Kepala BP2MI, Benny Rhamdani lakukan pertemuan dengan Dirjen Binapenta dan PKK Kemnaker, Suhartono pada Jumat, (22/10). ( Sumber: Insta BP2MI)

Jakarta, Aktual.com – Serius upayakan percepatan penempatan Korea Selatan dan Taiwan, BP2MI lakukan pertemuan dengan Dirjen Binapenta dan PKK Kemnaker, Suhartono pada Jumat, (22/10).

Pertemuan tersebut bertujuan untuk mensinergikan upaya-upaya dalam percepatan penempatan Korea Selatan dan Taiwan.

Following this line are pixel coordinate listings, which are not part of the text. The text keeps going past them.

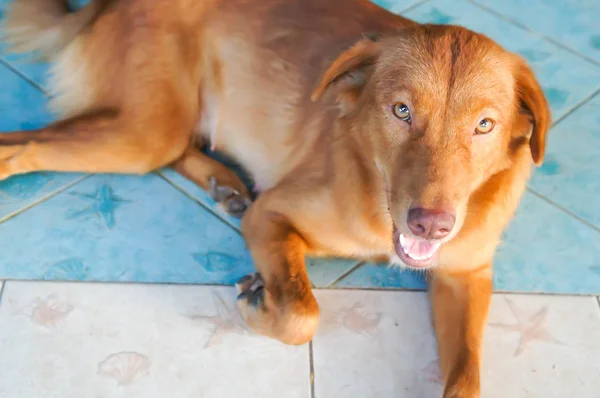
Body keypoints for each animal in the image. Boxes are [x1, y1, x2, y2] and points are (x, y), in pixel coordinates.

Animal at [2, 0, 552, 394]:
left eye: (485, 125)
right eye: (401, 111)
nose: (431, 225)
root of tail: (106, 3)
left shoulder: (466, 275)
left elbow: (467, 376)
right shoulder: (274, 212)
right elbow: (301, 313)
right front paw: (258, 298)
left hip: (155, 129)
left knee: (176, 146)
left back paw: (223, 182)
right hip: (141, 134)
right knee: (27, 145)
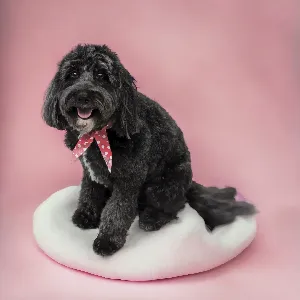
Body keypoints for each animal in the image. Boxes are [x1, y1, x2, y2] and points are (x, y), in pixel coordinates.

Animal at [41, 44, 255, 255]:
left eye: (101, 75)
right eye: (73, 73)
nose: (83, 96)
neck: (99, 133)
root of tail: (189, 185)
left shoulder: (128, 180)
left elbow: (118, 210)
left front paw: (107, 241)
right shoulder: (91, 171)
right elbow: (89, 192)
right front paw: (86, 216)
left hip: (164, 184)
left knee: (174, 206)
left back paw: (151, 218)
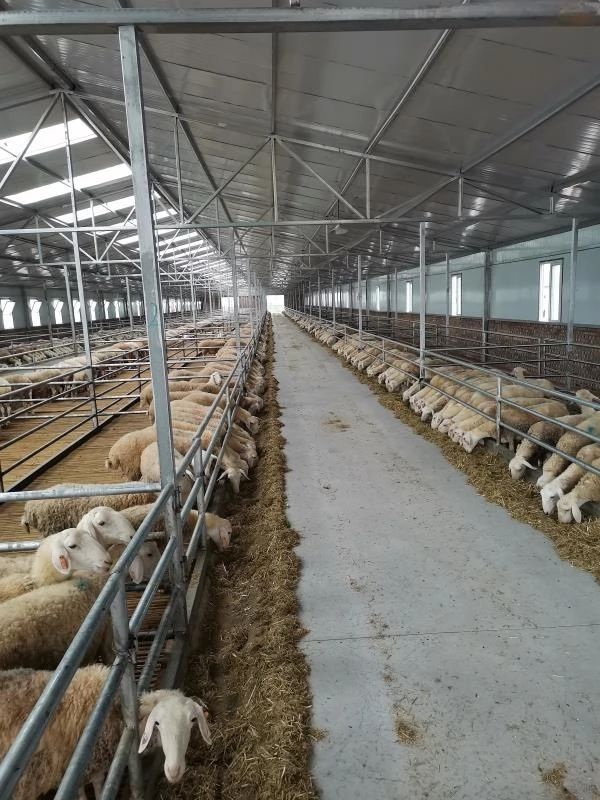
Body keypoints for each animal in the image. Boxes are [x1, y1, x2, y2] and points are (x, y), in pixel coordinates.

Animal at [0, 665, 211, 798]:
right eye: (157, 723)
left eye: (192, 721)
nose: (174, 771)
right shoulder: (78, 771)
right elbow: (86, 792)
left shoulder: (91, 766)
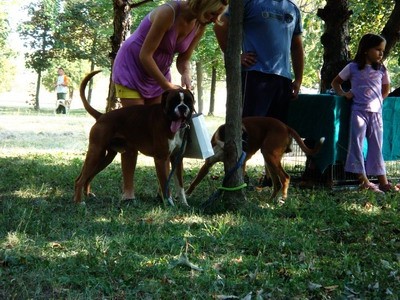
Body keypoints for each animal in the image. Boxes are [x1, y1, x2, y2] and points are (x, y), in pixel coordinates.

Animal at [75, 70, 195, 206]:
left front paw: (184, 204)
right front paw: (169, 204)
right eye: (173, 101)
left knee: (86, 176)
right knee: (80, 179)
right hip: (96, 152)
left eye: (188, 101)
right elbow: (165, 184)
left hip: (105, 157)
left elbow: (180, 185)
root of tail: (101, 116)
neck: (168, 120)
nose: (182, 107)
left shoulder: (177, 159)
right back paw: (79, 202)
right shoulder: (161, 159)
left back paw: (86, 195)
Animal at [188, 116, 324, 203]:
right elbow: (195, 182)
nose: (245, 145)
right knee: (277, 182)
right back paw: (270, 200)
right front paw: (187, 194)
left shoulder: (241, 163)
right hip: (269, 159)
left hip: (270, 155)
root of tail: (285, 126)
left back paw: (283, 198)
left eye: (246, 136)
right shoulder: (208, 164)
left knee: (285, 177)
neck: (223, 147)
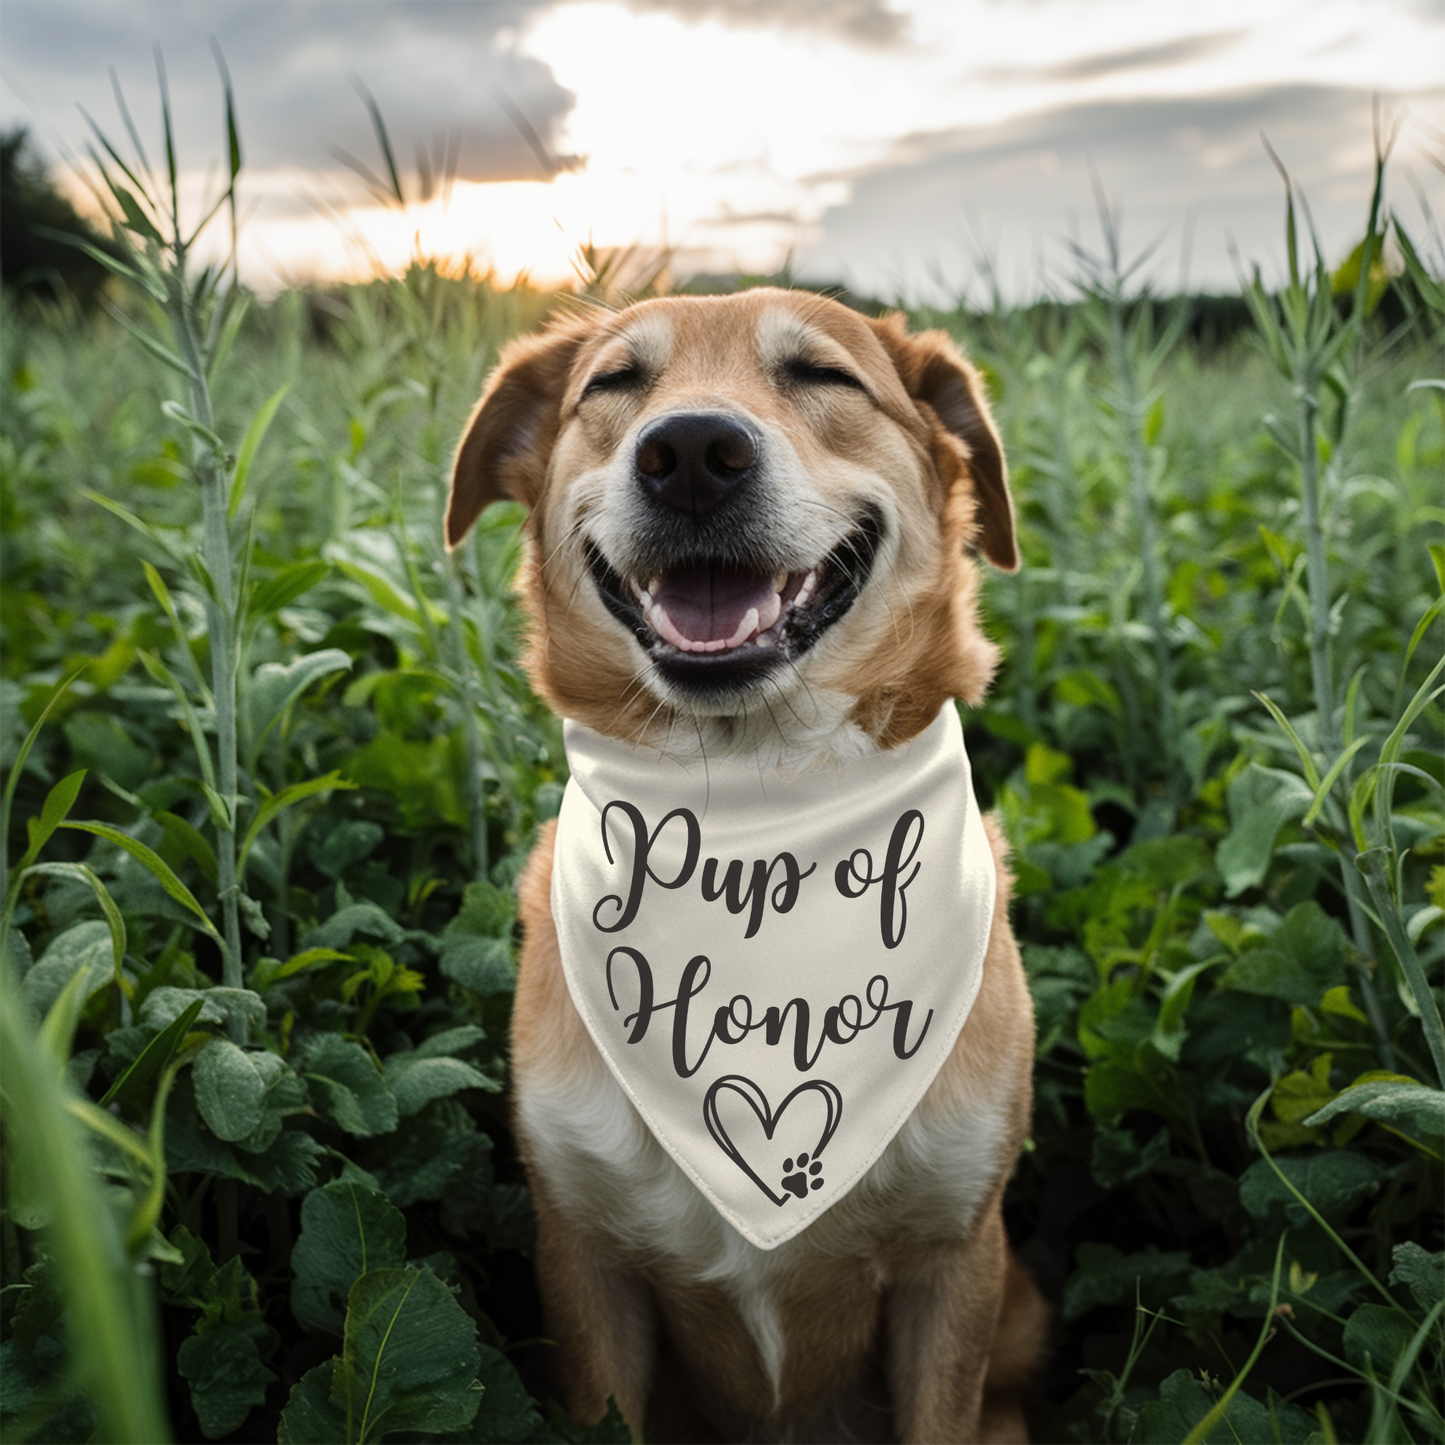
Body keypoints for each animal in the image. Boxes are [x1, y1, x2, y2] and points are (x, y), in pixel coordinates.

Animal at [445, 287, 1046, 1439]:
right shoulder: (584, 1265)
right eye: (615, 383)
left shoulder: (954, 1258)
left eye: (821, 374)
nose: (688, 452)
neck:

Kepala BP2MI, Benny Rhamdani berharap pemerintah dapat menanggapi dengan cepat penempatan Korea Selatan dan Taiwan. lebih lanjut Kepala BP2MI berharap negara dapat membantu untuk memenuhi persyaratan yang diinginkan negara penempatan seperti vaksinasi dan biaya karantina pasca kedatangan di Korea dibebankan kepada CPMI dengan total kurang lebih 22 juta per orang. Demikian juga dengan biaya pengobatan apabila terdapat CPMI yang dinyatakan positif COVID-19.

“Saya menginginkan semuanya ditanggung oleh negara, jika kapasitas anggaran negara memungkinkan. Karena mereka sudah 2 tahun menunggu dan berhutang ke rentenir, kemudian mereka harus dibebani biaya lagi. Semoga ada jalan keluar,” ujar Benny.

BP2MI terus upayakan percepatan penempatan bagi CPMI yang keberangkatannya tertunda akibat pandemi Covid-19, Korea Selatan dan Taiwan menjadi salah dua yang diprioritaskan.

Sejak pemerintah Korea Selatan dan Taiwan menutup pintu bagi pekerja asing, BP2MI telah lakukan negosiasi sebanyak 7 kali dengan Duta Besar Korea Selatan dan Taipei Economic and Trade Office (TETO) Taiwan guna percepat penempatan.